DataFrames.jl 0.22.0 release is out. You can check out the detailed release notes here and the release here.
First let me thank people who worked on it. There are very many contributors, so here I list only those who contributed a merged PR between 0.21 and 0.22 releases (thee list is very long even with this filter): Alexey Stukalov, Arsh Sharma, Baurzhan Muftakhidinov, Bogumił Kamiński, Daniel Molina, David Nies, Jacob Quinn, Jonas Schulze, Kevin Bonham, Logan Kilpatrick, Matthieu Gomez, Milan Bouchet-Valat, Morten Piibeleht, Nicholas Ritchie, Nick Eubank, Nils Gudat, Okon Samuel, Paulito Palmes, Peter Deffebach, Peter Shintech, Ronan Arraes Jardim Chagas, Takafumi Arakaki, Tom Kwong, Tyler Beason, Wolf Thomsen, Zhuo Jia Dai.
The 0.22 release is intended to be the last release before 1.0 release and our intention is not to make breaking changes and make a 1.0 release relatively soon. Therefore you can safely assume that what works under 0.22 and is not deprecated (rembember about using --depwarn=error in production code) will work long-term.
Also please keep in mind that display changes are not considered to be breaking.
The major changes in this release are (I am listing only breaking changes, as there are dozens of additions of functionalities — too many to list here):
- the package is precompiled aggresively (this means that it takes ~30 seconds when it is being installed to precompile), but “time to first data frame” will be reduced
- PrettyTables.jl is now the default back-end to print DataFrames to
text/plain; the print option splitcols was removed and the output format was changed
- the list of provided
DataFrame constructors has been significantly restricted
- the rules for transformations passed to
select/select!, transform/transform!, and combine have been made consistent and more flexible; in particular now it is allowed to return multiple columns from a transformation function
- The dependency on CategoricalArrays.jl is deprecated (which means that in 1.0 release we will completely drop this dependency; this should also help with latency in particular, though CategoricalArrays.jl got much better in this area recently)
- in joins passing
NaN or real or imaginary -0.0 in on column now throws an error; passing missing thows an error unless matchmissing=:equal keyword argument is passed
-
unstack now produces row and column keys in the order of their first appearance and has two new keyword arguments allowmissing and allowduplicates
- in
describe the specification of custom aggregation is now function => name; old name => function order is now deprecated
-
All(args...) is deprecated, use Cols(args...) instead (except that All() is still allowed)
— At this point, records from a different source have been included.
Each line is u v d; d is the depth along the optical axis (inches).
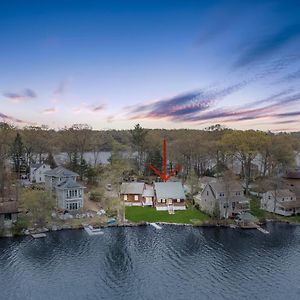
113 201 3786.9
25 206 3127.5
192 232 3029.0
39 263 2311.8
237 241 2802.7
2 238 2765.7
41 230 2957.7
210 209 3472.0
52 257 2417.6
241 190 3567.9
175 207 3708.2
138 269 2250.2
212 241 2800.2
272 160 4785.9
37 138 5684.1
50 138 6314.0
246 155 4830.2
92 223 3169.3
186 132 7209.6
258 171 5447.8
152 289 1984.5
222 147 5022.1
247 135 4653.1
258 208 3718.0
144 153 5748.0
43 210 3056.1
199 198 3777.1
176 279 2111.2
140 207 3752.5
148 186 4249.5
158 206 3708.2
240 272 2210.9
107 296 1898.4
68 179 3730.3
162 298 1882.4
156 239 2837.1
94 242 2738.7
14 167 5231.3
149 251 2568.9
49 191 3617.1
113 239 2819.9
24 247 2593.5
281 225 3277.6
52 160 5600.4
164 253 2532.0
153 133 7288.4
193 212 3597.4
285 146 4881.9
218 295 1916.8
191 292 1952.5
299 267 2288.4
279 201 3619.6
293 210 3592.5
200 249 2618.1
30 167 4788.4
What is planned for the future (without guarantees what will make it into 1.0 release, as many of these things are hard and experimental; I am listing here only a limited number of thigs see issues/PRs in the package repository for a complete view):
- remove all deprecations
- improve join performance
- use multithreading in split-apply-combine
- add
proprow specifier in transformations (like nrow but calculating proportions)
- add
RowNumber virtual source column in transformations
- add
AsVector wrapper (like AsTable but passing arguments as a vector to a function)
- add
where function (like filter but consistent with other transformation functions)
- more flexible
stack/unstack (in particular unstacking on mupultiple columns and multiple values)
Ecosystem changes:
- If you are maintaining a package that has DataFrames.jl as a dependency please update the Project.toml to allow 0.22 version
- I will update the tutorials soon (I will post when it is done, howver first some packages need to be updated to allow DataFrames.jl 0.22).
- It is also recommended to update the dependency on CategoricalArrays.jl to the 0.9 release of this package, as it significantly reduces number of introduced method invalidations.
I hope you will enjoy using new DataFrames.jl!